Unfortunately, Atlanta went into a tailspin when other tracks took the king of speed title. In turn, fans started to stay away in droves, to the point where 2010 was the last season where AMS hosted two races per season – until 2021, when a second race was brought back to the schedule.
There’s a good reason why that happened: with the promise of reconfiguration and resurfacing, NASCAR and AMS officials wanted to bring the venerable old place back to racing supremacy.
Namely, they wanted to get speed back into the mix. And now, in its 62nd year of operation (AMS opened in 1960), the pride and joy of suburban Hampton, Georgia is ready for its coming out party this weekend.
And potentially to reclaim its title of the fastest track on the circuit.
It may not happen exactly in this Sunday’s race, but if I were to place a bet, I’d put all my cash on the line that AMS will once again become the fastest track (other than Daytona and ‘Dega) on the circuit within the next three years.
It’ll take that long for the track to go through at least three different four-season weather cycles and bring in a curing and aging process that makes for the best racing there is.
Sure, AMS could have done the repave and reconfiguration sooner – and from what I understand, plans were on the drawing board to do so after the 2020 season.
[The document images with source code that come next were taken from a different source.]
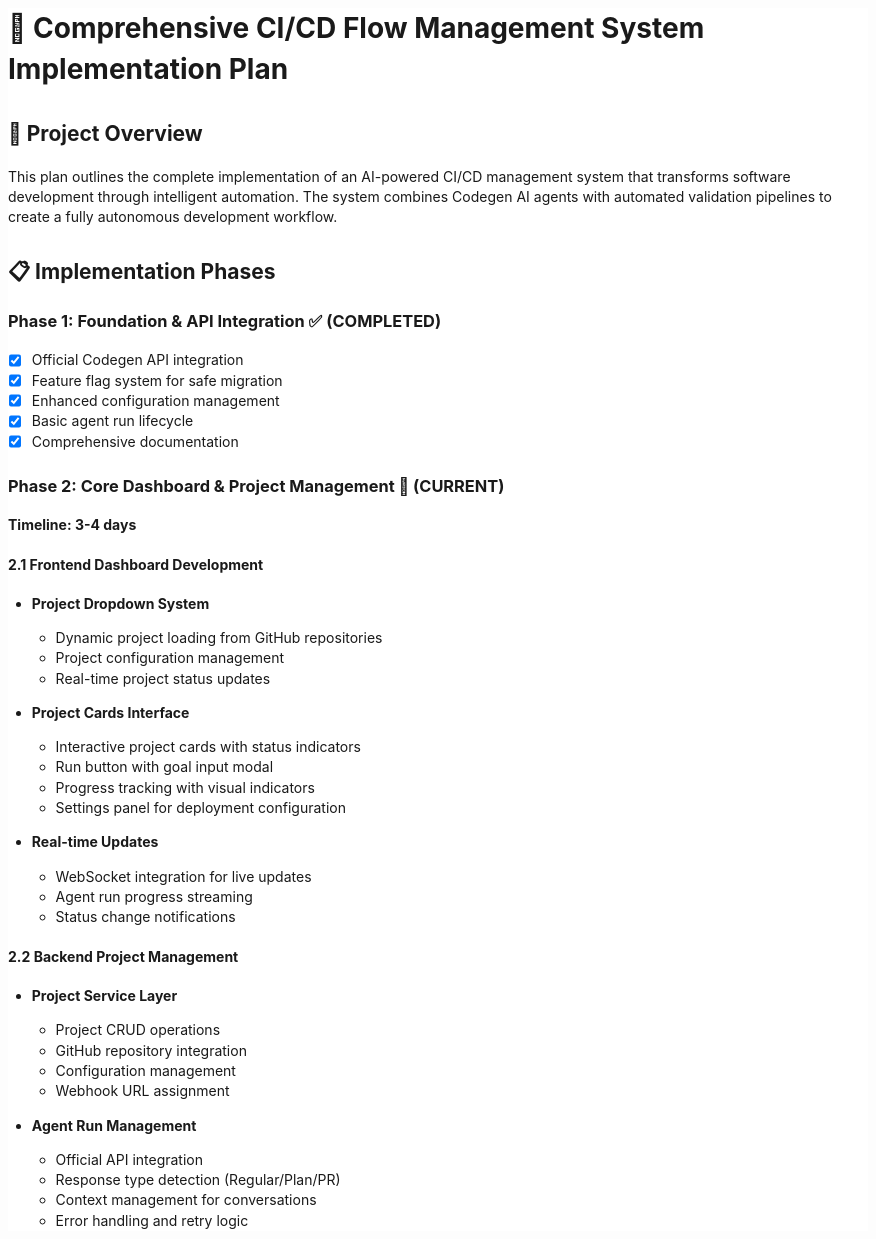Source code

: # 🚀 Comprehensive CI/CD Flow Management System Implementation Plan

## 🎯 **Project Overview**

This plan outlines the complete implementation of an AI-powered CI/CD management system that transforms software development through intelligent automation. The system combines Codegen AI agents with automated validation pipelines to create a fully autonomous development workflow.

## 📋 **Implementation Phases**

### **Phase 1: Foundation & API Integration** ✅ (COMPLETED)
- [x] Official Codegen API integration
- [x] Feature flag system for safe migration
- [x] Enhanced configuration management
- [x] Basic agent run lifecycle
- [x] Comprehensive documentation

### **Phase 2: Core Dashboard & Project Management** 🔄 (CURRENT)
**Timeline: 3-4 days**

#### **2.1 Frontend Dashboard Development**
- **Project Dropdown System**
  - Dynamic project loading from GitHub repositories
  - Project configuration management
  - Real-time project status updates
  
- **Project Cards Interface**
  - Interactive project cards with status indicators
  - Run button with goal input modal
  - Progress tracking with visual indicators
  - Settings panel for deployment configuration

- **Real-time Updates**
  - WebSocket integration for live updates
  - Agent run progress streaming
  - Status change notifications

#### **2.2 Backend Project Management**
- **Project Service Layer**
  - Project CRUD operations
  - GitHub repository integration
  - Configuration management
  - Webhook URL assignment

- **Agent Run Management**
  - Official API integration
  - Response type detection (Regular/Plan/PR)
  - Context management for conversations
  - Error handling and retry logic
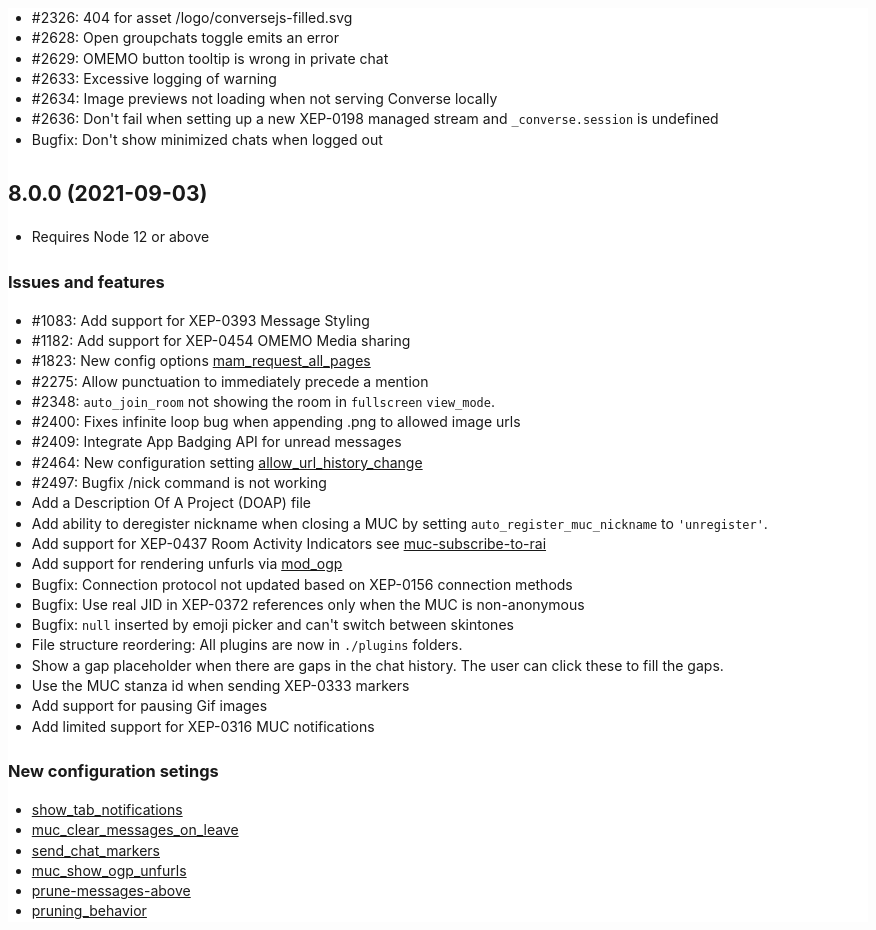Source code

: - #2326: 404 for asset /logo/conversejs-filled.svg
- #2628: Open groupchats toggle emits an error
- #2629: OMEMO button tooltip is wrong in private chat
- #2633: Excessive logging of warning
- #2634: Image previews not loading when not serving Converse locally
- #2636: Don't fail when setting up a new XEP-0198 managed stream and `_converse.session` is undefined
- Bugfix: Don't show minimized chats when logged out

## 8.0.0 (2021-09-03)

- Requires Node 12 or above

### Issues and features

- #1083: Add support for XEP-0393 Message Styling
- #1182: Add support for XEP-0454 OMEMO Media sharing
- #1823: New config options [mam_request_all_pages](https://conversejs.org/docs/html/configuration.html#mam-request-all-pages)
- #2275: Allow punctuation to immediately precede a mention
- #2348: `auto_join_room` not showing the room in `fullscreen` `view_mode`.
- #2400: Fixes infinite loop bug when appending .png to allowed image urls
- #2409: Integrate App Badging API for unread messages
- #2464: New configuration setting [allow_url_history_change](https://conversejs.org/docs/html/configuration.html#allow-url-history-change)
- #2497: Bugfix /nick command is not working
- Add a Description Of A Project (DOAP) file
- Add ability to deregister nickname when closing a MUC by setting `auto_register_muc_nickname` to `'unregister'`.
- Add support for XEP-0437 Room Activity Indicators see [muc-subscribe-to-rai](https://conversejs.org/docs/html/configuration.html#muc-subscribe-to-rai)
- Add support for rendering unfurls via [mod_ogp](https://modules.prosody.im/mod_ogp.html)
- Bugfix: Connection protocol not updated based on XEP-0156 connection methods
- Bugfix: Use real JID in XEP-0372 references only when the MUC is non-anonymous
- Bugfix: `null` inserted by emoji picker and can't switch between skintones
- File structure reordering: All plugins are now in `./plugins` folders.
- Show a gap placeholder when there are gaps in the chat history. The user can click these to fill the gaps.
- Use the MUC stanza id when sending XEP-0333 markers
- Add support for pausing Gif images
- Add limited support for XEP-0316 MUC notifications

### New configuration setings

- [show_tab_notifications](https://conversejs.org/docs/html/configuration.html#show-tab-notifications)
- [muc_clear_messages_on_leave](https://conversejs.org/docs/html/configuration.html#muc-clear-messages-on-leave)
- [send_chat_markers](https://conversejs.org/docs/html/configuration.html#send-chat-markers)
- [muc_show_ogp_unfurls](https://conversejs.org/docs/html/configuration.html#muc-show-ogp-unfurls)
- [prune-messages-above](https://conversejs.org/docs/html/configuration.html#prune-messages-above)
- [pruning_behavior](https://conversejs.org/docs/html/configuration.html#pruning-behavior)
But then COVID-19 hit, making it impossible to do so then, eventually pushing the job back to starting in late July last season after the track hosted its second race in the same season for the first time in 11 years.
Frankly, I’m quite happy AMS is back to two races per season, because there was a point not too long ago that there were lots of rumors the track may eventually close and potentially even be torn down. And with each passing year of just one race on the aging, and increasingly cumbersome surface, one began to wonder if those rumors may eventually become fact.
But that never happened, thankfully.
Now, it’s time for the racing at the track they used to call Hotlanta to once again live up to that nickname, get things heated up and reclaim its title as the fastest place not just south of the Mason-Dixon line, but anywhere in NASCAR, period.